(Beginning of Entries supplied)
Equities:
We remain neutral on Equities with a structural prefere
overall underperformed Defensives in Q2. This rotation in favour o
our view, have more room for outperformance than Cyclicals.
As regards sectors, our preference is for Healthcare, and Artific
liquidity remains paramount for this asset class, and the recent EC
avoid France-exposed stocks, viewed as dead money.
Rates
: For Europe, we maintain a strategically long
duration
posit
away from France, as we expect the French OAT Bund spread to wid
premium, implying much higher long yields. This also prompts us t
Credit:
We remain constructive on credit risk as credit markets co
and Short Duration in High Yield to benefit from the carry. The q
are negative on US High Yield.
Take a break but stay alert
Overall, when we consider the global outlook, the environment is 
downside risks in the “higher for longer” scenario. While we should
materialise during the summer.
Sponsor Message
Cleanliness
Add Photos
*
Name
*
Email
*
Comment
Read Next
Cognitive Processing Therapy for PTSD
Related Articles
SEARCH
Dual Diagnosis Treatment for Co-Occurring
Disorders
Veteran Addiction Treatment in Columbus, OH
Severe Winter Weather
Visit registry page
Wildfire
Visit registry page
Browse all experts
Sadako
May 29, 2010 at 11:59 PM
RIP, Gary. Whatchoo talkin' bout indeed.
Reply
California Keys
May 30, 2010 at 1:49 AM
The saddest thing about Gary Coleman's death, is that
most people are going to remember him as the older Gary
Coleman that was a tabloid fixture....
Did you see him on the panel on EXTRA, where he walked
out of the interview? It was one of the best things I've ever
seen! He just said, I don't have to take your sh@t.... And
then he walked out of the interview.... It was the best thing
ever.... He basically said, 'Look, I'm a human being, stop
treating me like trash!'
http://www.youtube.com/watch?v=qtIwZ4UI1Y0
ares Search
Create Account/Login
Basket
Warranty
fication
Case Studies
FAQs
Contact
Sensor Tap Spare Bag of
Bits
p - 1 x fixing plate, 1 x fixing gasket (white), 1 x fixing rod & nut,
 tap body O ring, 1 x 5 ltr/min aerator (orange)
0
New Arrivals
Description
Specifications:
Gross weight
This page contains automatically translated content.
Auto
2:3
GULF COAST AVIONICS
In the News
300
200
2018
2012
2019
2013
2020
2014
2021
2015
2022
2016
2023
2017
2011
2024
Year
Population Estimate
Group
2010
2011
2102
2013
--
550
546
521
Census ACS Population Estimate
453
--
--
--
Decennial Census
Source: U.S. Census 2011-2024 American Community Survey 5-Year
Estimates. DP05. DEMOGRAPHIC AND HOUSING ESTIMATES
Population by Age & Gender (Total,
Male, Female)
(End of Entries supplied)
_Work instructions_
Copy out every line of the saved entries above without changing a single character.

_Answer space_
Equities:
We remain neutral on Equities with a structural prefere
overall underperformed Defensives in Q2. This rotation in favour o
our view, have more room for outperformance than Cyclicals.
As regards sectors, our preference is for Healthcare, and Artific
liquidity remains paramount for this asset class, and the recent EC
avoid France-exposed stocks, viewed as dead money.
Rates
: For Europe, we maintain a strategically long
duration
posit
away from France, as we expect the French OAT Bund spread to wid
premium, implying much higher long yields. This also prompts us t
Credit:
We remain constructive on credit risk as credit markets co
and Short Duration in High Yield to benefit from the carry. The q
are negative on US High Yield.
Take a break but stay alert
Overall, when we consider the global outlook, the environment is 
downside risks in the “higher for longer” scenario. While we should
materialise during the summer.
Sponsor Message
Cleanliness
Add Photos
*
Name
*
Email
*
Comment
Read Next
Cognitive Processing Therapy for PTSD
Related Articles
SEARCH
Dual Diagnosis Treatment for Co-Occurring
Disorders
Veteran Addiction Treatment in Columbus, OH
Severe Winter Weather
Visit registry page
Wildfire
Visit registry page
Browse all experts
Sadako
May 29, 2010 at 11:59 PM
RIP, Gary. Whatchoo talkin' bout indeed.
Reply
California Keys
May 30, 2010 at 1:49 AM
The saddest thing about Gary Coleman's death, is that
most people are going to remember him as the older Gary
Coleman that was a tabloid fixture....
Did you see him on the panel on EXTRA, where he walked
out of the interview? It was one of the best things I've ever
seen! He just said, I don't have to take your sh@t.... And
then he walked out of the interview.... It was the best thing
ever.... He basically said, 'Look, I'm a human being, stop
treating me like trash!'
http://www.youtube.com/watch?v=qtIwZ4UI1Y0
ares Search
Create Account/Login
Basket
Warranty
fication
Case Studies
FAQs
Contact
Sensor Tap Spare Bag of
Bits
p - 1 x fixing plate, 1 x fixing gasket (white), 1 x fixing rod & nut,
 tap body O ring, 1 x 5 ltr/min aerator (orange)
0
New Arrivals
Description
Specifications:
Gross weight
This page contains automatically translated content.
Auto
2:3
GULF COAST AVIONICS
In the News
300
200
2018
2012
2019
2013
2020
2014
2021
2015
2022
2016
2023
2017
2011
2024
Year
Population Estimate
Group
2010
2011
2102
2013
--
550
546
521
Census ACS Population Estimate
453
--
--
--
Decennial Census
Source: U.S. Census 2011-2024 American Community Survey 5-Year
Estimates. DP05. DEMOGRAPHIC AND HOUSING ESTIMATES
Population by Age & Gender (Total,
Male, Female)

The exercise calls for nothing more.